— Женщины стремятся остаться в памяти окружающих молодыми, — говорила она красно-жёлтому клёну. — Нам трудно понять, что это возможно сделать только одним способом.
— Каким?
Мадам Эдер медленно повернула голову и с досадой на меня покосилась из-под очков.
— Умереть молодой.
Её кислое лицо на мгновенье стало растерянным, а потом, затянувшись так мощно, что её скулы перекосило, она быстро сказала: «Мы с твоим дедом скоро разведёмся».
— Зачем?
— Твой дед большой поклонник Бергсона и его теории интуитивизма, — качнула она бровями.
— И что? — я не знала, о чём она, но совершенно по-детски испугалась взрослого расставания.
— Он мне надоел, — уязвлённым голосом выдала мадам.
Страшная женщина!
— За все годы он ни разу ничего не написал для меня, — сказала она и, сиротливо обвив свою талию длинной рукой, принялась увлечённо стряхивать пепел гиперболическим ногтем. — Ни разу ни-че-го!
А я подумала: «Да ты же горчица!»
2
«Цветущий кориандр № 1» — мой любимый. Мне кажется, он отдаёт тем временем, когда автор его написал, — периодом жизни, годом, сезоном, часом. Именно так, как он всегда и хотел, рассказывая о своей теории временной корреляции. № 1 самый трогательный оттого, что сокровенный и искренний, придуманный не для кого-то, лишь для себя. Другие триста восемьдесят три, разумеется, тоже хороши, но самый первый стал как будто пророческим для всех остальных.

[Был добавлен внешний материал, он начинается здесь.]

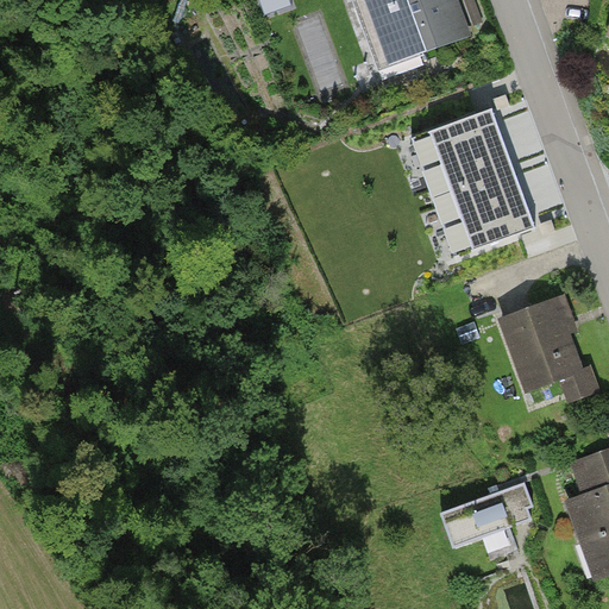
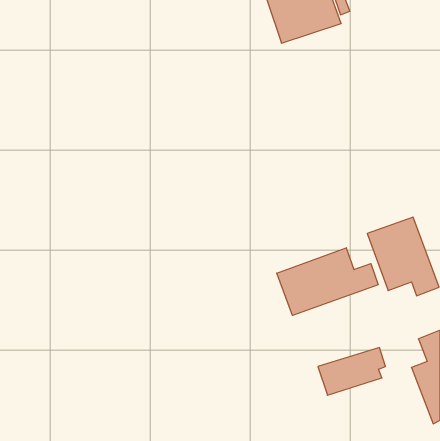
building: [409,109,534,257] -> none
building: none -> [277,248,378,315]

Однажды журналистка спросила моего деда: «Почему все ваши произведения называются „Цветущий кориандр“? В этом есть какой-то особенный смысл?»
Он не ответил. Он умел смотреть в глаза человеку и молчать на заданный ему вопрос. Такой нахал! Но, собственно, это и был ответ.
— И всё-таки! Вы даёте одно и то же название всем своим музыкальным произведениям, начиная аж с пятьдесят восьмого года. Больше шестидесяти лет! Что для вас выбор названия конкретно сейчас — принцип, привычка или дофенизм?
— Существует несколько версий, — сказал мой дед, — но всё зависит от того, кого конкретно сейчас я пытаюсь обмануть.
Вопрос названия в его творчестве всегда был самым животрепещущим. Так бывает, когда люди не могут понять, в чём дело: «Вы едите кинзу?», «Вам действительно нравится запах?», «Специфический, не так ли?», «Как цветёт кориандр?», «Вы сами его выращиваете?», «В смысле специя?»
«Да он просто обожает кинзу или кориандр, как угодно, — говорила мадам Эдер. — Постоянно её добавляет куда ни попадя без разбора».
Когда я подросла, я спросила его, почему «цветущий», он же пахнет сильнее, чем уже отцветший, и мой дед тогда ответил, что это единственный нормальный вопрос, относящийся к его творчеству, который он слышал. Сказал, я пойму чуть позже, и взялся писать мне длиннющие письма. Самые настоящие — шариковой ручкой на бумаге, с односторонними открытками внутри и в маркированных конвертах. Он ужасно любил писать от руки — старая привычка, которая осталась с ним с юности, когда учитель посоветовал ему переписывать классическую литературу, чтобы хоть как-то поправить его чудовищную безграмотность. И с тех пор на протяжении более полувека он по часу в день переписывал книги. Что из этого вышло? В его случае всегда зависело от того, в каком состоянии он садился за письменный стол. Какой настоящий музыкант не любит впасть в меланхолию? И привнести в свою жизнь немного мелодраматизма. Или предаться гедонизму? И добавить капельку арлекинады. Или почувствовать одиночество? Чуть скерцо. Или просто напиться? Много ажитации и трагизма. Какой музыкант — не человек?
Писал он всегда корявым размашистым почерком разгильдяя, который маскирует нестройность букв вензелями с крупными закорючками. Получалась интересная имитация посланий от лорда-второклассника. Его манера письма постоянно менялась в зависимости от настроения, общего самочувствия и от того, какую книгу он переписывал в данный момент.